How many of us huddled together on the playground and cupped our hands over a friend’s ear to whisper hidden words that we had never uttered before? We shared our innermost thoughts and dreams to our pals after they pinky promised to “never tell anyone so long as I live.” Perhaps we divulged our feelings for a classmate or confessed to something embarrassing. Whatever the reason, we decided to unleash the truth and almost immediately felt a weight had been lifted. There’s a reason websites like PostSecret are so popular. People need to let it out, to ease the burden of secret keeping and be honest, if not with others than with themselves.
As adults, we all keep secrets. It’s just the way it is. Some people hide feelings about their best friend’s spouse or what they did last Saturday night. Health conditions, past mistakes, and relationships are concealed under the cloaks of omission and lies. We portray rosy dispositions when we may be struggling with something that gnaws at our emotional core, but that we feel we must keep to ourselves.
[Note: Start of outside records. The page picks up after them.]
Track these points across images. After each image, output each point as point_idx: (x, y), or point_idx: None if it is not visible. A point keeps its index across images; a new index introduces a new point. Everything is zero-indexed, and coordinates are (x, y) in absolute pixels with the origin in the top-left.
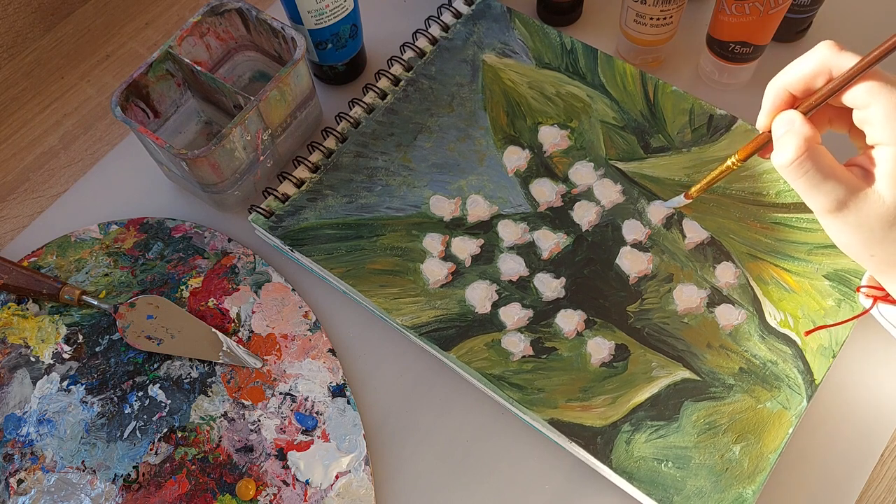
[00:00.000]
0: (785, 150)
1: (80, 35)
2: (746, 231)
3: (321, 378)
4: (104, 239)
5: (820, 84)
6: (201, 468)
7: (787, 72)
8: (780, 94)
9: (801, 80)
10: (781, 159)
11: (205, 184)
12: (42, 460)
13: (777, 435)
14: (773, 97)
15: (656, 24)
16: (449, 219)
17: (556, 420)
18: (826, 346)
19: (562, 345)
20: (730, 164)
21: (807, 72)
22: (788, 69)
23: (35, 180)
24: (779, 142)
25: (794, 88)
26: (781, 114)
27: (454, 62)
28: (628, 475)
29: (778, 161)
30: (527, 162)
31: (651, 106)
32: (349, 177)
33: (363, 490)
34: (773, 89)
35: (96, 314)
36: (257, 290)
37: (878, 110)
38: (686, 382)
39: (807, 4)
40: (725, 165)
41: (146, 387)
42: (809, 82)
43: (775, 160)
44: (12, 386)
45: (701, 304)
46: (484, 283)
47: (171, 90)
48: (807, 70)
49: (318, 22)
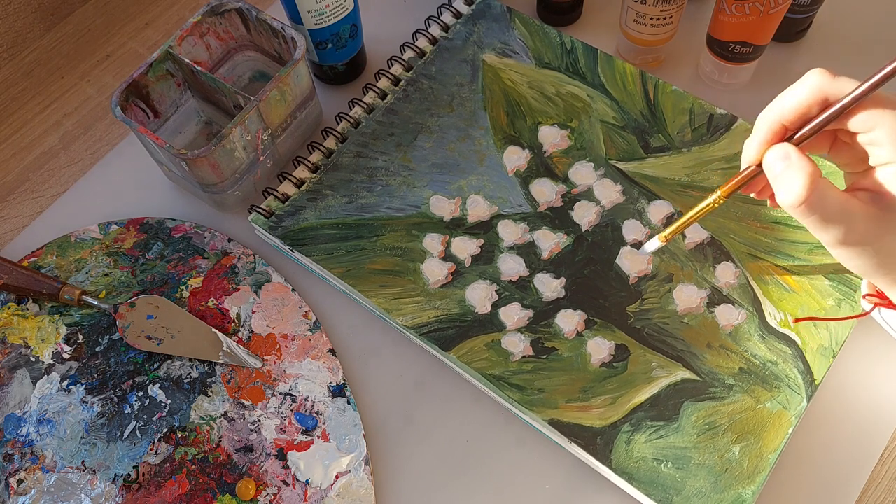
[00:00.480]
0: (790, 189)
1: (80, 35)
2: (746, 231)
3: (321, 378)
4: (104, 239)
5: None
6: (201, 468)
7: (781, 101)
8: (773, 125)
9: (797, 110)
10: (789, 200)
11: (205, 184)
12: (42, 460)
13: (777, 435)
14: (766, 129)
15: (656, 24)
16: (449, 219)
17: (556, 420)
18: (826, 347)
19: (562, 345)
20: (712, 201)
21: (802, 101)
22: (781, 99)
23: (35, 180)
24: (781, 180)
25: (789, 119)
26: (773, 147)
27: (454, 62)
28: (628, 475)
29: (785, 202)
30: (527, 162)
31: (651, 106)
32: (349, 177)
33: (363, 490)
34: (766, 120)
35: (96, 314)
36: (257, 290)
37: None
38: (686, 383)
39: (807, 4)
40: (707, 203)
41: (146, 387)
42: (806, 112)
43: (782, 200)
44: (12, 386)
45: (701, 304)
46: (484, 284)
47: (171, 90)
48: (801, 99)
49: (318, 22)
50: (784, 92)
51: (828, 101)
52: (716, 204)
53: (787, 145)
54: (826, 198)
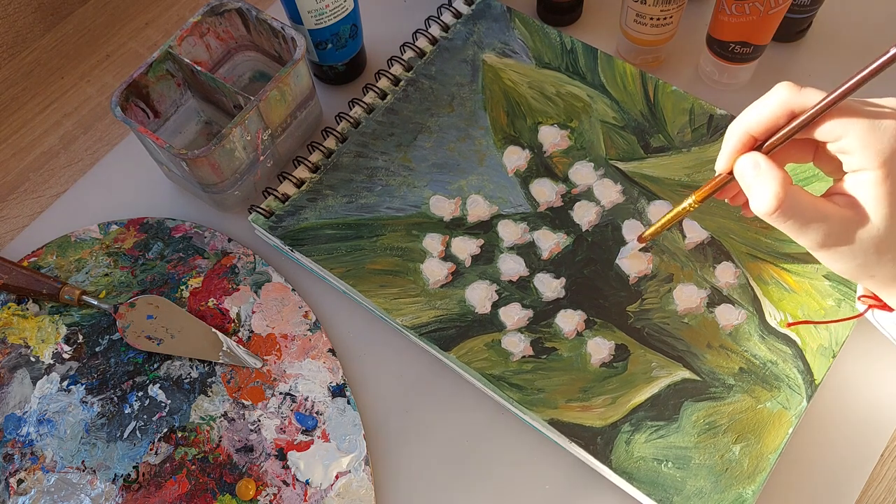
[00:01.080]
0: (762, 197)
1: (80, 35)
2: (746, 231)
3: (321, 378)
4: (104, 239)
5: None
6: (201, 468)
7: (748, 114)
8: (741, 137)
9: (762, 123)
10: (762, 208)
11: (205, 184)
12: (42, 460)
13: (777, 435)
14: (734, 140)
15: (656, 24)
16: (449, 219)
17: (556, 420)
18: (826, 347)
19: (562, 345)
20: (686, 206)
21: (767, 114)
22: (748, 112)
23: (35, 180)
24: (752, 189)
25: (756, 131)
26: (743, 156)
27: (454, 62)
28: (628, 475)
29: (759, 210)
30: (527, 162)
31: (651, 106)
32: (349, 177)
33: (363, 490)
34: (733, 132)
35: (96, 314)
36: (257, 290)
37: (853, 140)
38: (686, 382)
39: (807, 4)
40: (682, 207)
41: (146, 387)
42: (771, 123)
43: (755, 208)
44: (12, 386)
45: (701, 304)
46: (484, 284)
47: (171, 90)
48: (767, 112)
49: (318, 22)
50: (752, 105)
51: (794, 114)
52: (690, 208)
53: (756, 154)
54: (799, 203)
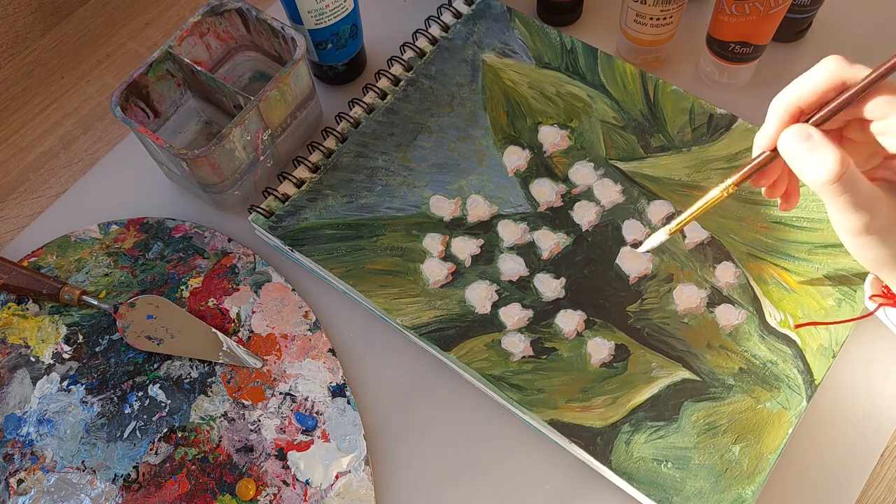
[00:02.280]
0: (822, 165)
1: (80, 35)
2: (746, 231)
3: (321, 378)
4: (104, 239)
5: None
6: (201, 468)
7: (796, 86)
8: (789, 108)
9: (813, 94)
10: (822, 176)
11: (205, 184)
12: (42, 460)
13: (777, 435)
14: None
15: (656, 24)
16: (449, 219)
17: (556, 420)
18: (826, 347)
19: (562, 345)
20: (721, 192)
21: (821, 83)
22: (796, 84)
23: (35, 180)
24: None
25: (807, 102)
26: (791, 127)
27: (454, 62)
28: (628, 476)
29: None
30: (527, 162)
31: (651, 105)
32: (349, 177)
33: (363, 490)
34: (780, 104)
35: (96, 314)
36: (257, 290)
37: None
38: (686, 383)
39: (807, 4)
40: (715, 196)
41: (146, 387)
42: (822, 96)
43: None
44: (12, 386)
45: (701, 304)
46: (484, 284)
47: (171, 90)
48: (821, 82)
49: (318, 22)
50: (800, 77)
51: (845, 86)
52: (725, 194)
53: (805, 125)
54: (858, 177)
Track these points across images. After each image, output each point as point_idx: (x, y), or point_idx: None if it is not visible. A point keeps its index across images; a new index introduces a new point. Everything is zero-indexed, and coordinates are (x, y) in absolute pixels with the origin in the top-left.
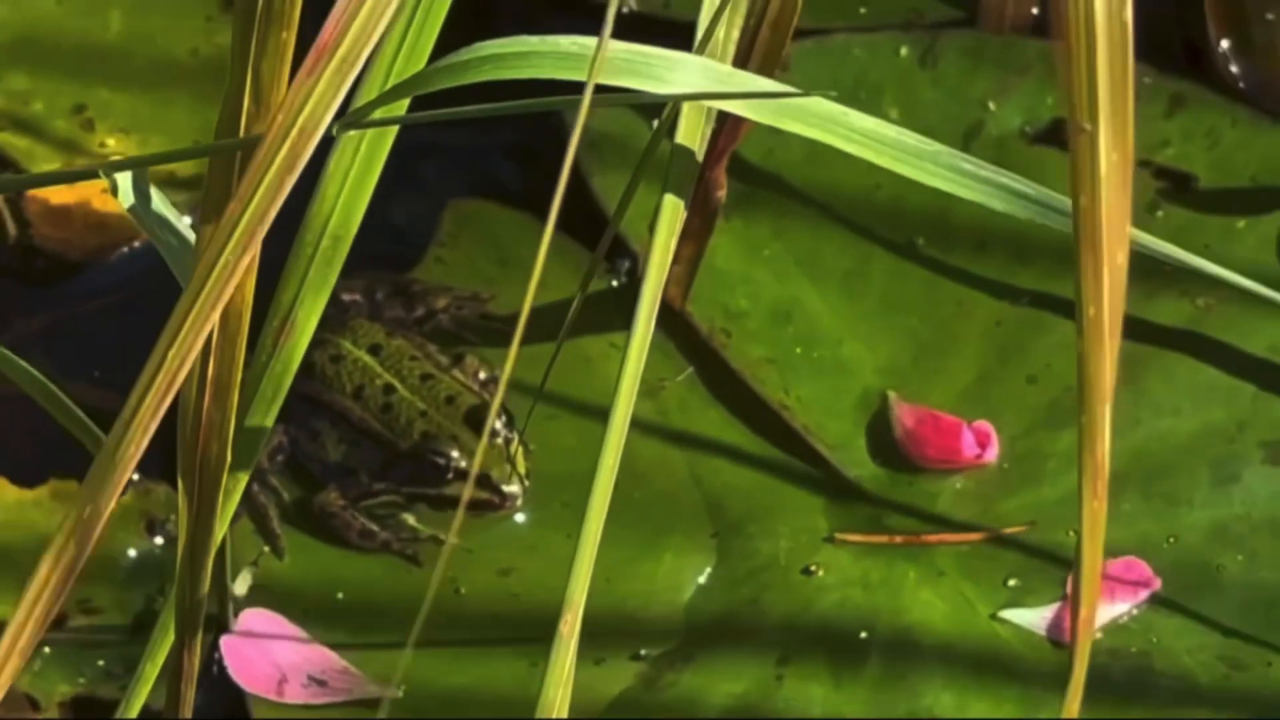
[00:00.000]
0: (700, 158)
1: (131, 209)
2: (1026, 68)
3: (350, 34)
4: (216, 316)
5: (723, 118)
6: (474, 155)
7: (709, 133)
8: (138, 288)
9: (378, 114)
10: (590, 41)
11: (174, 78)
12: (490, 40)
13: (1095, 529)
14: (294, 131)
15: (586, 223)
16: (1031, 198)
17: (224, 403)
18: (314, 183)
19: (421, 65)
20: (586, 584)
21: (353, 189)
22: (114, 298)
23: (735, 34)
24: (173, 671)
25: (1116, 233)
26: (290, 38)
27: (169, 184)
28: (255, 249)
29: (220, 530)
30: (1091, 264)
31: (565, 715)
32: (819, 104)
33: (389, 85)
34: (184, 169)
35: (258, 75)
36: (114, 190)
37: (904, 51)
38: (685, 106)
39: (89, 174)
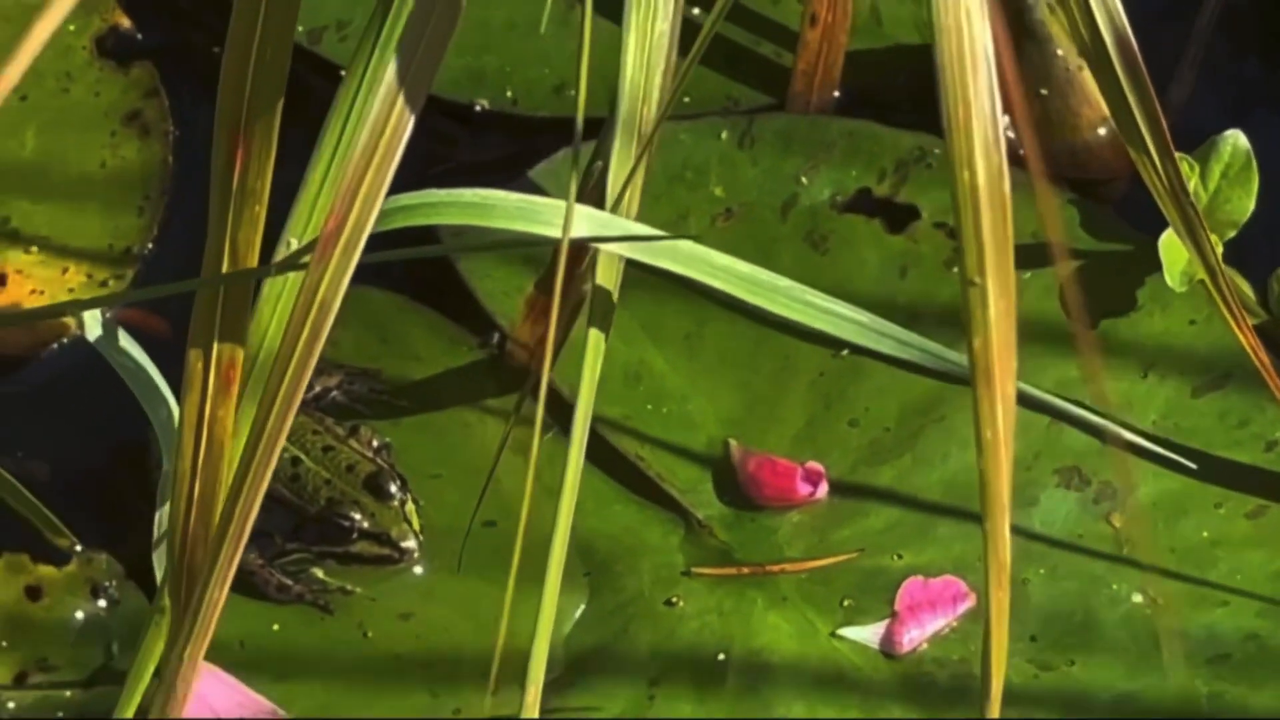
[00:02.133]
0: (616, 293)
1: (98, 341)
2: (832, 145)
3: (349, 223)
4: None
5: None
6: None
7: (621, 267)
8: (66, 378)
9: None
10: (486, 192)
11: (85, 189)
12: (406, 193)
13: (1001, 617)
14: (307, 327)
15: (457, 301)
16: (867, 326)
17: (207, 520)
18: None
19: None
20: (544, 660)
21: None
22: (46, 388)
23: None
24: None
25: (1005, 369)
26: (262, 211)
27: (90, 280)
28: (293, 410)
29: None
30: (987, 397)
31: None
32: (687, 245)
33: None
34: (99, 271)
35: (235, 243)
36: (80, 325)
37: (724, 135)
38: (602, 255)
39: (58, 312)
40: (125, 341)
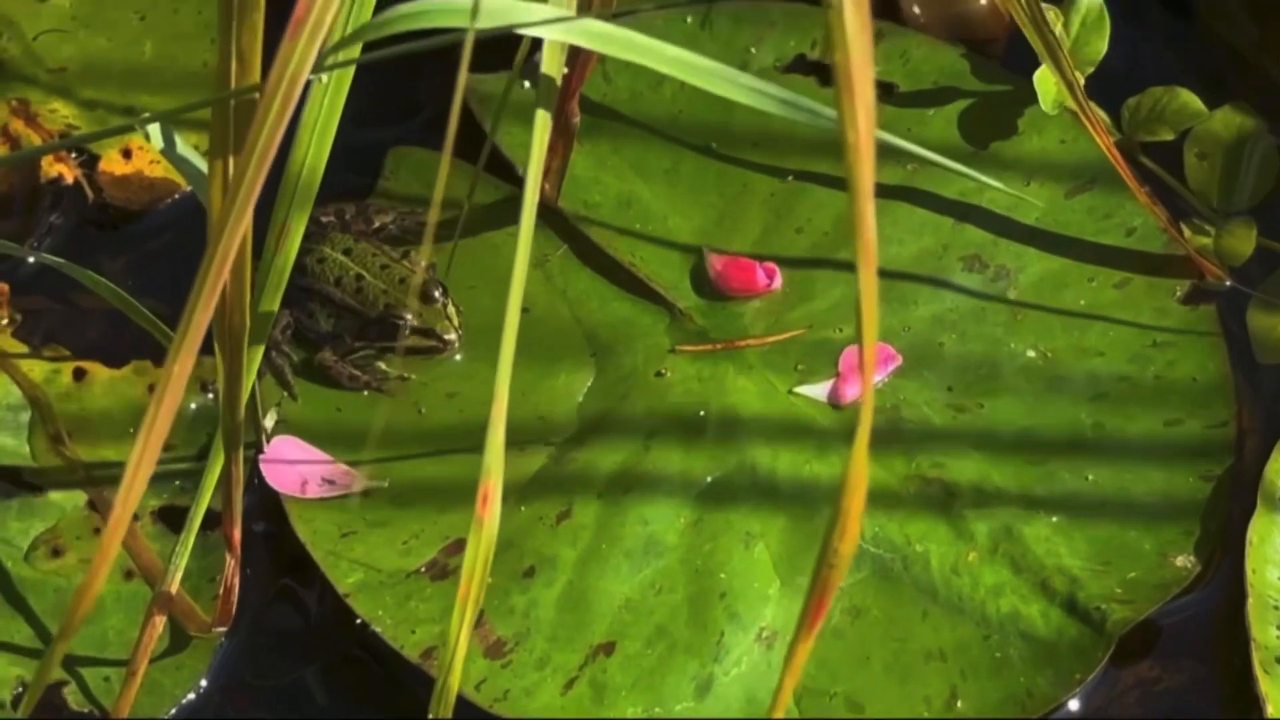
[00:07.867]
0: (558, 93)
1: (163, 152)
2: (774, 23)
3: (315, 8)
4: (239, 238)
5: (572, 63)
6: (402, 118)
7: (564, 72)
8: (179, 226)
9: (340, 57)
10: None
11: (191, 83)
12: (407, 3)
13: (870, 307)
14: (284, 83)
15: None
16: (780, 99)
17: (240, 292)
18: (290, 135)
19: (366, 19)
20: (504, 409)
21: (321, 131)
22: (164, 236)
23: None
24: (224, 479)
25: (863, 79)
26: (260, 18)
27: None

We hide parts of our lives from those around us for so many reasons. We’re afraid of how people will react to the truth or how their opinions of our character will be changed once the secret is out. We worry that people won’t understand the truth or how/why we’ve tried to protect them from it. Maybe we’re even a little ashamed.
There are two types of secrets: simple secrets and deep, dark secrets. Simple secrets are those that if they were revealed would not be devastating to anyone who hears them. These are the secrets that are more personal and often insignificant. A lot of what makes a simple secret simple is that no one will be affected one way or another if it were to remain a secret. Say your wife makes you meatloaf every Sunday and you prefer someone else’s recipe to hers. If you never told her, it wouldn’t matter. In fact, that’s probably something you might just want to keep to yourself to avoid an argument.
When I originally joined Match.com a few years ago, I didn’t share it with a lot of people. I thought that as soon as I let others know that I had subscribed to a dating website, I would be ambushed with questions and those awful raised-eyebrows, you’re-trying-online-dating questioning looks. It was something I decided to keep private, as well as the men I dated because it didn’t matter and wouldn’t affect anyone else. The only person who cared that I was doing it was me and when I did eventually share the news with family and friends, no one batted an eye.
Then there are the deep, dark secrets, the skeletons-in-the-closet if you will. These are the ones that will change lives when they are revealed and they are almost always revealed sooner or later. The longer a person holds on to this type of secret, the harder it will be when the truth finally comes out. It is emotionally and physically taxing to keep a skeleton in the closet and eventually, one might start to believe the lies they tell others.
And this is what is so harmful about the deep, dark secrets. You are forced to lie, sneak, and deceive to cover your tracks. Did I tell this person this or did I tell them that? Keeping deep, dark secrets will eventually blow up in your pretty little face. People will find out and I guarantee that the act of secret-keeping will be far worse than the secret itself. The axe that you have been waiting for will fall and you may secretly hope that it comes sooner rather than later.
Though I don’t have any of my own, I have kept deep, dark secrets for other people. Out of respect for the people involved, I won’t share what they are, but I will explain how it felt when I learned their secrets. The responses were emotional, ranging from hurt to angry to skeptic depending on the secret, but the worst part was never the truth, it was the fact that details were hidden from me for however long they were. I felt betrayed. I was lied to, I was denied opportunities I would have jumped at, I lost a little respect. The thing is, trust is irretrievably lost when you find out that someone has concealed something from you, even if they were trying to protect you.
The truth is the truth, regardless of how you or others feel about it. Hiding it or pretending it doesn’t exist does not get rid of it. Some things in life can’t be changed, but it’s what you do with that information that says a lot about who you are.
That being said, I would like to confess something.
For the past year and a half, I have kept this blog, for the most part, to myself, though I did share the site with a select few friends and family members who I thought would enjoy it. For me, I wasn’t sure what I was doing with this blog and I wanted to protect it before I started sharing it with those I care about. I worried that people would misinterpret the ideas I was exploring and look at me differently. I thought they might not like what they read or would criticize my opinions, forcing me to feel like I had to justify what I had written. However, after eighteen months of casually mentioning ideas I had explored in blog posts, I decided that enough was enough. I have been encouraged by plenty of friends to invite others to read my posts and after more than 100 articles, I am really proud of what has been accomplished on Defining Wonderland. The time has come and I am ready to let the world know.
Consider it just one less secret I have to keep.